What is being asked: Copy out everything from the start of the data down to the line containing "Силодозин на 96, 6 % зв'язується з білками", replacing "Motorola Moto G15" with "Motorola Moto G35" and leaving all else unchanged.

(Extracted page text data)
BEGIN

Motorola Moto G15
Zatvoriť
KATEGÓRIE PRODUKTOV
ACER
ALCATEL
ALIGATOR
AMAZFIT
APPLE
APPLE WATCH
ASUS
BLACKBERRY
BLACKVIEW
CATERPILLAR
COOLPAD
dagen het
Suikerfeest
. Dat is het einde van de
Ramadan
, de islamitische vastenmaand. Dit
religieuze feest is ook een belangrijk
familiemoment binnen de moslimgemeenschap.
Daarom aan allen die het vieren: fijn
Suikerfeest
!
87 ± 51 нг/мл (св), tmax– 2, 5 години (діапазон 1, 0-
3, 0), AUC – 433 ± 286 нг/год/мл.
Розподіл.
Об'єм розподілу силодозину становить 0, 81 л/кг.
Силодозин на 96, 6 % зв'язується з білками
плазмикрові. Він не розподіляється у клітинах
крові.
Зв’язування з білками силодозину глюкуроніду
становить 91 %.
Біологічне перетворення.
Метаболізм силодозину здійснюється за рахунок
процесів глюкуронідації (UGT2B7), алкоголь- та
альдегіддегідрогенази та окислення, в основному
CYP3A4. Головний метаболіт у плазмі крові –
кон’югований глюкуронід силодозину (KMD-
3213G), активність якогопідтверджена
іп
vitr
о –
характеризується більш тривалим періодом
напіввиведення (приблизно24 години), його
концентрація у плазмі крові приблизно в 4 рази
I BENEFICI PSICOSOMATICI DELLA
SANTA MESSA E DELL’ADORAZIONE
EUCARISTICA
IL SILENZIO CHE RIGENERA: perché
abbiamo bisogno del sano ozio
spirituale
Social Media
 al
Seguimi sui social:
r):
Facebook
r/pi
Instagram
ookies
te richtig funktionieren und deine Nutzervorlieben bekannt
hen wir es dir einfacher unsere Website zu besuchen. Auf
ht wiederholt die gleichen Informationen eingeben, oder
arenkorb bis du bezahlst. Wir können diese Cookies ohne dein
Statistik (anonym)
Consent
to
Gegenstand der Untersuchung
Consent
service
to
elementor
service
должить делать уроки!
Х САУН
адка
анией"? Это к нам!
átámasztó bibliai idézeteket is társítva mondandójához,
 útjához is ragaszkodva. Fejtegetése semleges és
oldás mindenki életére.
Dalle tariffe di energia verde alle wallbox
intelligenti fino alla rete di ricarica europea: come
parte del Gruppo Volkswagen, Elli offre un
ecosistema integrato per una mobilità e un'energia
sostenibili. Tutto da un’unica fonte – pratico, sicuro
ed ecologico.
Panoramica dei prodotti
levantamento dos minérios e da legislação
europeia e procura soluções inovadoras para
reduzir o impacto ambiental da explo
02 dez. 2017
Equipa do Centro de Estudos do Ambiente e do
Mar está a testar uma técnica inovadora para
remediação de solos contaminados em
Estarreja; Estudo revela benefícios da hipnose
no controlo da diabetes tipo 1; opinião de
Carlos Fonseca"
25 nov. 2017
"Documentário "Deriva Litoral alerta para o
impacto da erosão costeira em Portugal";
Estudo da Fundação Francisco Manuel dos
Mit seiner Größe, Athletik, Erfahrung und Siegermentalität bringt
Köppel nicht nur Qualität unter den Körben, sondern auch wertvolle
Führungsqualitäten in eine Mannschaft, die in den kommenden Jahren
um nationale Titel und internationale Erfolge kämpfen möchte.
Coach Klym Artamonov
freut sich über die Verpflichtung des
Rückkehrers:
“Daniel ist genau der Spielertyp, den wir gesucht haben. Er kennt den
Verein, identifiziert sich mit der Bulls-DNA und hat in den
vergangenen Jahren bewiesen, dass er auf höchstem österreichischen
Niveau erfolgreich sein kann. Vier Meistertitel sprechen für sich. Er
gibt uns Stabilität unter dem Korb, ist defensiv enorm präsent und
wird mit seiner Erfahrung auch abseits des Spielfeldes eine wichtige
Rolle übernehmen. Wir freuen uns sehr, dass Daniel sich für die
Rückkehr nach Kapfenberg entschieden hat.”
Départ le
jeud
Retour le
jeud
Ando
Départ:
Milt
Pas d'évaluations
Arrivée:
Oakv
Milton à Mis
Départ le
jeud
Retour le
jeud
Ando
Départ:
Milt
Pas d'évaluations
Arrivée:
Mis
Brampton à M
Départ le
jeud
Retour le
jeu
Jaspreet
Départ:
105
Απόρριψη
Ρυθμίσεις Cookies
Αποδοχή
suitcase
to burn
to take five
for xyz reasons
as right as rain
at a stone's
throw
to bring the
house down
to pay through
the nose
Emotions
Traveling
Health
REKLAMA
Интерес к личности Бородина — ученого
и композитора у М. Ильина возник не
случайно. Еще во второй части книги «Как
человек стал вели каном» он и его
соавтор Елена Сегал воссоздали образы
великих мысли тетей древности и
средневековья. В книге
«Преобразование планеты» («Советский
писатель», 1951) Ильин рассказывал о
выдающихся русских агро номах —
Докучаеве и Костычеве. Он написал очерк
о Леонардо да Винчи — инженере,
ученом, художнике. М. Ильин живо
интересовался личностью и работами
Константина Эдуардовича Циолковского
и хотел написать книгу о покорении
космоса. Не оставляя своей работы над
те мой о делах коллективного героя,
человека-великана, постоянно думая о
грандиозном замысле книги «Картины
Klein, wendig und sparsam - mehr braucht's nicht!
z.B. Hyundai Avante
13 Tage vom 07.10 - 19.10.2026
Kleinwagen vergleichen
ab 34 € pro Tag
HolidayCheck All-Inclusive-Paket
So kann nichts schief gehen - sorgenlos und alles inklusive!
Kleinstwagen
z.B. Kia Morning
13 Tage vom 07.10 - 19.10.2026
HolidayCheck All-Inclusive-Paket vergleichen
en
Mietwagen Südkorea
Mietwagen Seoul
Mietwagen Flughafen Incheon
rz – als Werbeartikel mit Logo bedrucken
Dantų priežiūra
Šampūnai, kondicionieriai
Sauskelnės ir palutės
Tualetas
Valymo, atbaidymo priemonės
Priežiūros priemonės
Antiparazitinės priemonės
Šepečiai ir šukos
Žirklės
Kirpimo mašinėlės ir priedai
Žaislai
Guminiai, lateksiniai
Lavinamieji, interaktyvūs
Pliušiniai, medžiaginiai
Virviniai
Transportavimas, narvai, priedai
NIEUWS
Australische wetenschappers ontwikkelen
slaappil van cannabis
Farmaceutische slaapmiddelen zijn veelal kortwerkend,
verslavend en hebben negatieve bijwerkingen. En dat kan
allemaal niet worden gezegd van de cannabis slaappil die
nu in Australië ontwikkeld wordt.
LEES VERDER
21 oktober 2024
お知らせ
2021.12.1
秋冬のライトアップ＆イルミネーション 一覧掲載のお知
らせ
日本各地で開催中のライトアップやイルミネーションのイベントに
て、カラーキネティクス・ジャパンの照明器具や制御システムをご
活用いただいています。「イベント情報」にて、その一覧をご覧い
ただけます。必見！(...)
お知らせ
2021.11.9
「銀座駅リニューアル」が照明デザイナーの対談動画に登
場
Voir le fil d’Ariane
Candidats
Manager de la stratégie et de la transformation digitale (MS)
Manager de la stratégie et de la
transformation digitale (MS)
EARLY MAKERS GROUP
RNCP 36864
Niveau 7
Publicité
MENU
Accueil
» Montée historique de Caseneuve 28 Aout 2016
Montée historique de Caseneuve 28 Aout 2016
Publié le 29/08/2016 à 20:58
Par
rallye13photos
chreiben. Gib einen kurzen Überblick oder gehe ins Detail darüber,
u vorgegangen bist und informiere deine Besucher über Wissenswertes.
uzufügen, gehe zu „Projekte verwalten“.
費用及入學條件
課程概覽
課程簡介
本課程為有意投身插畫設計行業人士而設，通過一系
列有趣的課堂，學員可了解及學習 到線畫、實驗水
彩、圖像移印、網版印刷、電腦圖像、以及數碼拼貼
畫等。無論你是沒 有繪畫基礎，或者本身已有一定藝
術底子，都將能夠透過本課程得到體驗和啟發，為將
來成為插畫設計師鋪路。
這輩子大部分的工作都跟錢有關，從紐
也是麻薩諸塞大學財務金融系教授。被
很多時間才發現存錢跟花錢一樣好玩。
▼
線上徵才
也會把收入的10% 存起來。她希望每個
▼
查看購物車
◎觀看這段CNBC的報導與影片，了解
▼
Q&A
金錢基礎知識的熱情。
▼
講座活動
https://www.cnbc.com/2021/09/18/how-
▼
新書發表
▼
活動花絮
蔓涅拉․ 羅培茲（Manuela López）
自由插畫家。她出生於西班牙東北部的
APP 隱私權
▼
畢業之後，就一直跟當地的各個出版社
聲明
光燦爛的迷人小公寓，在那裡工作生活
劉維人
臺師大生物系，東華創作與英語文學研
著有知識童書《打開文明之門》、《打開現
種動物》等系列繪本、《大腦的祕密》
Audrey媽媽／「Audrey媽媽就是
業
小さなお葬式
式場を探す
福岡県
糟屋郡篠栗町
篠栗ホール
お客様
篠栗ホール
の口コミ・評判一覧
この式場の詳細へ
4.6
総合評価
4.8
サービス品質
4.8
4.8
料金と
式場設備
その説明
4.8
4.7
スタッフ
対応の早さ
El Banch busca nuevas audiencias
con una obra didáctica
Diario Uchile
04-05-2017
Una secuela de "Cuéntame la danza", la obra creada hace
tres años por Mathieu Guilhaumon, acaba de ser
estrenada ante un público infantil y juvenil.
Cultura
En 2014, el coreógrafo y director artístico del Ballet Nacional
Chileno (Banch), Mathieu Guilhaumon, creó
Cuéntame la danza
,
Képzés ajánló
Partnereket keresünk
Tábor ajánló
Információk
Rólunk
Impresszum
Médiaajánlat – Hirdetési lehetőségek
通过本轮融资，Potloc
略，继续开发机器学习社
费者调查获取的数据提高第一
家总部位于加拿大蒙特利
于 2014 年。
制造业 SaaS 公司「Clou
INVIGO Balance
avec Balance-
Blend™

END

Problem solution:
Motorola Moto G35
Zatvoriť
KATEGÓRIE PRODUKTOV
ACER
ALCATEL
ALIGATOR
AMAZFIT
APPLE
APPLE WATCH
ASUS
BLACKBERRY
BLACKVIEW
CATERPILLAR
COOLPAD
dagen het
Suikerfeest
. Dat is het einde van de
Ramadan
, de islamitische vastenmaand. Dit
religieuze feest is ook een belangrijk
familiemoment binnen de moslimgemeenschap.
Daarom aan allen die het vieren: fijn
Suikerfeest
!
87 ± 51 нг/мл (св), tmax– 2, 5 години (діапазон 1, 0-
3, 0), AUC – 433 ± 286 нг/год/мл.
Розподіл.
Об'єм розподілу силодозину становить 0, 81 л/кг.
Силодозин на 96, 6 % зв'язується з білками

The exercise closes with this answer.